The Weighted Average Cost of Capital (WACC) is a calculation of a firm's cost of capital in which each category of capital is proportionately weighted. All sources of capital, including common stock, preferred stock, bonds, and any other long-term debt, are included in a WACC calculation. A firm’s WACC increases as the beta and rate of return on equity increase because an increase in WACC denotes a decrease in valuation and an increase in risk.
In order to account for the tax benefits of debt, the WACC can be calculated to account for tax benefits in a Classical Tax System and an Imputation Tax system. While both classical and imputation systems work with a set tax rate set by a governing body, the imputation tax system accounts for the implementation of franking credits while the classical tax system accounts for just the flat tax rate. This page will explore the Imputation Tax System Weighted Average Cost of Capital.
The Weighted Average Cost of Capital (WACC) is the rate that a company is expected to pay on average to all its security holders to finance its assets. The Imputation Tax System WACC calculates the WACC by including the tax rate and franking credits that are issued as part of an imputation tax system.
The market value of equity is the value of the firm that is financed by equity. Equity is the value of assets after subtracting the amount of debt held by the firm. The more a company is financed by equity over debt, the less tax benefits from debt it will receive.
The market value of debt is the value of the firm that is financed by debt. Debt is the financing acquired by a firm through lenders such as banks and other financial institutions.
The market value of a firm is the total value of debt and equity for a firm.
The expected or required rate of return on equity held by a firm.
The expected or required rate of return on debt held by a firm.
The Company Tax Rate is the rate of tax the company pays depending on which government or country it operates within.
A franking credit is a tax credit paid by corporations to their shareholders along with their dividend payments. Countries such as Australia allow franking credits as a way to reduce or eliminate double taxation. Depending on their tax bracket, investors who receive a franking credit may get a reduction in their income taxes or a tax refund.
The value for weighted average cost of capital after calculating the WACC using the variables provided above. This value can be used to calculate Free Cashflow to Firm or other formulas that use the Weighted Average Cost of Capital.

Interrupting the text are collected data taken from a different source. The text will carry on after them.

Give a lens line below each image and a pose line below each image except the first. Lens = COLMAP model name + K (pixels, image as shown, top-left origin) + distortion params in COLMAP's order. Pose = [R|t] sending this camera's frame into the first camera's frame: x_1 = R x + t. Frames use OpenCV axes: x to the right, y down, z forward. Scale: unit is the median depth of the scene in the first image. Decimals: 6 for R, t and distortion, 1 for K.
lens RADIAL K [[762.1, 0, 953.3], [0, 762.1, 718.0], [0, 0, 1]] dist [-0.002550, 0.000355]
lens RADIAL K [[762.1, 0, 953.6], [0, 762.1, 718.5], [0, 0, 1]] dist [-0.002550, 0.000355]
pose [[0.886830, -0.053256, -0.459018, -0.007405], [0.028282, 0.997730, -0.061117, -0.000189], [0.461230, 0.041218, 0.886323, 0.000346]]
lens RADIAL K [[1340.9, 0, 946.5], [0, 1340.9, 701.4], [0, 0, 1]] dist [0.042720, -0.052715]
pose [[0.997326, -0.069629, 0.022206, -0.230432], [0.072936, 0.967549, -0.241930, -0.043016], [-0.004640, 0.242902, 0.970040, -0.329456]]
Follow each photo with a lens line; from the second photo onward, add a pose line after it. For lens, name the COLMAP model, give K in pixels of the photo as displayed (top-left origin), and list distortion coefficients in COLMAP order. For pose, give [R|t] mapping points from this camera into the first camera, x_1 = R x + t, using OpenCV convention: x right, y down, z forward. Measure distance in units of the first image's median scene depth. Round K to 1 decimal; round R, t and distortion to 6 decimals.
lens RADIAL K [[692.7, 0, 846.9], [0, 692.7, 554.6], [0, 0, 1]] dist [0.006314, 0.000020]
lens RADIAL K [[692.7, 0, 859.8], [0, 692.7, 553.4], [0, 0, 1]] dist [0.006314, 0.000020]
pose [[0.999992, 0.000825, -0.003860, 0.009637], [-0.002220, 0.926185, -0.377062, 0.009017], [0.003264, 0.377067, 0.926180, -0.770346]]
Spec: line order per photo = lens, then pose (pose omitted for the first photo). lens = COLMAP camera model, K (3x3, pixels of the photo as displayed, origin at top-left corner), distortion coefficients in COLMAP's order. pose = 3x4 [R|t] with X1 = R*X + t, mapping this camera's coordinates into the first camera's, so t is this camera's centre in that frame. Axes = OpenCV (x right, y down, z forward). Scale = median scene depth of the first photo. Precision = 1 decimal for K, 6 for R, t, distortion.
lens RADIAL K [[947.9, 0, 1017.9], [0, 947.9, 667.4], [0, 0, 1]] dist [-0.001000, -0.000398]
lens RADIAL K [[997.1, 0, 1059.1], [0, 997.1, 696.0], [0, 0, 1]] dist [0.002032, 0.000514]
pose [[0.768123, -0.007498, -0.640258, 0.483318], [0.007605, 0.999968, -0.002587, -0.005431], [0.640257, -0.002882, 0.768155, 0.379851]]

Using the formula and variables provided, the Weighted Average Cost of Capital can be calculated for a firm that pays taxes in an imputation tax system. Assume you want to know the weighted average cost of capital for a firm you are considering investing in. The firm has a value of $50,000,000 that is financed with 30% debt. The return on equity for the firm is 12%, return on debt is 14%, the tax rate is 30% and the franking credit is issued at 95%. Using the following formula, the WACC for the company can be calculated as follows:
WACC = (E/V)*Re + ((1-TC) / (1-TC*(1-FC))) + (D/V)*Rd*(1-TC)
WACC = (35,000,000/50,000,000)*0.12 + ((1-0.3) / (1-0.3*(1-0.95))) + (15,000,000/50,000,000)*0.14*(1-0.30)
WACC = 8.91%
The value for the WACC in this example is 8.91%. As an investor you can take this WACC value and plug it into other formulas that require a WACC value, such as FCFF Single Stage, and determine the value of a firm you are considering investing in.
The Weighted Average Cost of Capital formula for an Imputation Tax System is applied to calculate the WACC of a firm that holds debt. Debt to a firm comes with risks such as potential bankruptcy should the firm be unable to pay its debts, but debt also comes with some tax benefits to a firm as debt financing is often cheaper to gain and maintain than equity financing. Imputation Tax Systems also issue a franking credit that can be used by investors to gain a tax credit for all taxes already paid by the company that has issued the dividends. This means that if the issuing company pays a tax rate of 30% and there is a 100% franking credit, an individual who pays income tax of 45% on income from dividends is reimbursed the full 30% of all earnings from that company’s dividends. For companies, debt financing allows the owners of the company to remain in control of the decisions and trajectory of their firm as equity financing often means selling off shares in the firm to individual investors.
The Imputation Tax System WACC is useful for determining the cost of debt to a levered firm under evaluation by investors. It takes into consideration the value of equity and debt financing, or the debt to equity ratio, of a firm. This information is useful to investors when evaluating a firm for investment in either shares, bonds or other financial assets issued by the firm. Imputation tax systems allow companies to issue a franking credit that allows investors to reclaim part of the tax paid from dividend earnings from that company up to the value of the franking credit on those dividends.